Ce sera la partie 2 : la manipulation relationnelle et l’emprise mentale (partie 2) – L’emprise mentale s’inscrit dans la communication.
Nathalie AZRAK
[1] J’utilise le mot manipulateur ou pervers narcissique au masculin par commodité d’écriture. Il est évident que des femmes peuvent être des manipulatrices relationnelles. La part de manipulation dans les deux sexes est sensiblement la même. Toutefois, encore peu d’hommes consultent pour des faits de manipulations féminines à leur encontre, alors que les femmes le font plus facilement. Ce qui donne l’impression, qu’il y a plus d’hommes manipulateurs que de femmes manipulatrices.

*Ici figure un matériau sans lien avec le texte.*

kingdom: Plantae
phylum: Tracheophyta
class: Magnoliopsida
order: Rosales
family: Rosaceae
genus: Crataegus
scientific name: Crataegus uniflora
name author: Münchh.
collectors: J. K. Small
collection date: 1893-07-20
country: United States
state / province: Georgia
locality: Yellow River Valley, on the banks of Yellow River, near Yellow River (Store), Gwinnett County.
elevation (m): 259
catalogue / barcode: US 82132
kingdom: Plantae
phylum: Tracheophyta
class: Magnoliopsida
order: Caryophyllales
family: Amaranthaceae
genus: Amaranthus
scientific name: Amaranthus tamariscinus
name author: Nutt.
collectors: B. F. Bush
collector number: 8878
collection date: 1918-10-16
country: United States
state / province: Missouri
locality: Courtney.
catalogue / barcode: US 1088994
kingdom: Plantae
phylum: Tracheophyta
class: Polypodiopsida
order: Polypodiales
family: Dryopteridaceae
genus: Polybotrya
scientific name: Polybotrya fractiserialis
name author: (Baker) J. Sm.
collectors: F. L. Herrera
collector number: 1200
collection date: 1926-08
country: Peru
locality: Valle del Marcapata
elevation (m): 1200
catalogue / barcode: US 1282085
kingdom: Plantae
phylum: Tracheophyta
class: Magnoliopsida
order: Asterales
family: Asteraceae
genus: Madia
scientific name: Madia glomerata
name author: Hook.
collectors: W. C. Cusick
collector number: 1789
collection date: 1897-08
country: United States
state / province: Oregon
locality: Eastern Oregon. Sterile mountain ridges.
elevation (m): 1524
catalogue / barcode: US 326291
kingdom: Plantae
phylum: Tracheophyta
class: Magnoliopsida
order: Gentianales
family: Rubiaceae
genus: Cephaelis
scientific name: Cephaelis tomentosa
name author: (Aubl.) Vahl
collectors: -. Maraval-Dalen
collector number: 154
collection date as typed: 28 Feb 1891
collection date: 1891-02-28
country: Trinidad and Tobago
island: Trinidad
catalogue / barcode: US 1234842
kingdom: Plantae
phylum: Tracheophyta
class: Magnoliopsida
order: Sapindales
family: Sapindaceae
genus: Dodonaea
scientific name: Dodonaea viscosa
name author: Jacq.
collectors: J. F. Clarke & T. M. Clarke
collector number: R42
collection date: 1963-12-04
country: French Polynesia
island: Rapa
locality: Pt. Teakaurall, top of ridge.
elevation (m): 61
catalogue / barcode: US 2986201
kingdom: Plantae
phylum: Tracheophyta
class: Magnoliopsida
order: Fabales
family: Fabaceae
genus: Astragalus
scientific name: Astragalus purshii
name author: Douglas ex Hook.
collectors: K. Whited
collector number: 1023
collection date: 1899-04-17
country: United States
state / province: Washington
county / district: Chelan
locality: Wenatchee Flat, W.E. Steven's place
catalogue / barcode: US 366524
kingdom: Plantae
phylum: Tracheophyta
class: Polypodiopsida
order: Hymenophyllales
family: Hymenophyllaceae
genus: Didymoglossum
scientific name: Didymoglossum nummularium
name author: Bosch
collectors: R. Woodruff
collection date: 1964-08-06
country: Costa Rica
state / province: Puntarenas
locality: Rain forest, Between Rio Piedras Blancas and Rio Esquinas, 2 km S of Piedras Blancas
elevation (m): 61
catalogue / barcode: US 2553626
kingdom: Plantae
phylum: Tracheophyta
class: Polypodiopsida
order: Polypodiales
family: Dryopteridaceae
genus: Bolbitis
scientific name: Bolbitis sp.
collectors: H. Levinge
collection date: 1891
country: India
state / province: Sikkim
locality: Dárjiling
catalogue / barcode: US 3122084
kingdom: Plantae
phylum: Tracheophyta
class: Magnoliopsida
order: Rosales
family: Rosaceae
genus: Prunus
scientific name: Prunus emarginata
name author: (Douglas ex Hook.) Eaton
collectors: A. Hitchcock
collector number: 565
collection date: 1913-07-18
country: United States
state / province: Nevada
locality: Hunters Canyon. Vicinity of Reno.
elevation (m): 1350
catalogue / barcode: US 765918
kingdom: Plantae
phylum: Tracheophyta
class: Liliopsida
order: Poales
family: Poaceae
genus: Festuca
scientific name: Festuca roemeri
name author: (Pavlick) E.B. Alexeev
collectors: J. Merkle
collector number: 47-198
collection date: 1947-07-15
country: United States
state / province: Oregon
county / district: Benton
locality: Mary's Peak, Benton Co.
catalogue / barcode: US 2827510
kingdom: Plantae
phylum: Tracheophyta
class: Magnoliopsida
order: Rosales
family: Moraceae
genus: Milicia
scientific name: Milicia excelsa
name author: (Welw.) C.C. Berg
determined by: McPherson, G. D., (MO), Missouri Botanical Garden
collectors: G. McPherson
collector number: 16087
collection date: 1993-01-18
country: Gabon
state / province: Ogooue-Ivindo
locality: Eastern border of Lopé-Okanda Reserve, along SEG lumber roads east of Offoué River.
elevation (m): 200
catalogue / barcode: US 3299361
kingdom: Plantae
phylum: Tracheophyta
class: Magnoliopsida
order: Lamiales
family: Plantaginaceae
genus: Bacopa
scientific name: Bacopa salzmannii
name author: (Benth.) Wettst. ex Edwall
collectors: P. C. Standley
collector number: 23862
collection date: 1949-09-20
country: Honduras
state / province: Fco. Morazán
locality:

[2] Les manipulateurs sont parmi nous, Isabelle NAZARE-AGA, Les éditions de l’homme
[3] Le harcèlement moral – la violence perverse au quotidien et Le harcèlement moral dans le travail, démêler le vrai du faux, Marie-France HIRIGOYEN,
[4] Les perversions narcissiques, Paul-Claude RACAMIER
[5] C’est en Suède, à Stockholm en 1973, que ce phénomène a été analysé en premier. Deux criminels qui braquaient une banque ont pris en otages plusieurs employés de la banque, pendant plusieurs jours. Certains ont développé des liens affectifs, ont éprouvé de la sympathie ou de l’empathie avec leurs ravisseurs. Jusqu’à refuser par la suite, au moment du procès de témoigner contre eux. Cet évènement a donc été l’un des premiers à mettre en évidence le phénomène du syndrome de Stockholm.
[6] « N’écoute que moi » : intitulée « Mother Knows Best » en anglais, a été écrite par Alan Menken et Glenn Slater. Alan Menken est un compositeur de musique de films et de comédies musicales bien connu pour son travail avec Disney, tandis que Glenn Slater est un parolier qui a collaboré avec Menken sur plusieurs projets.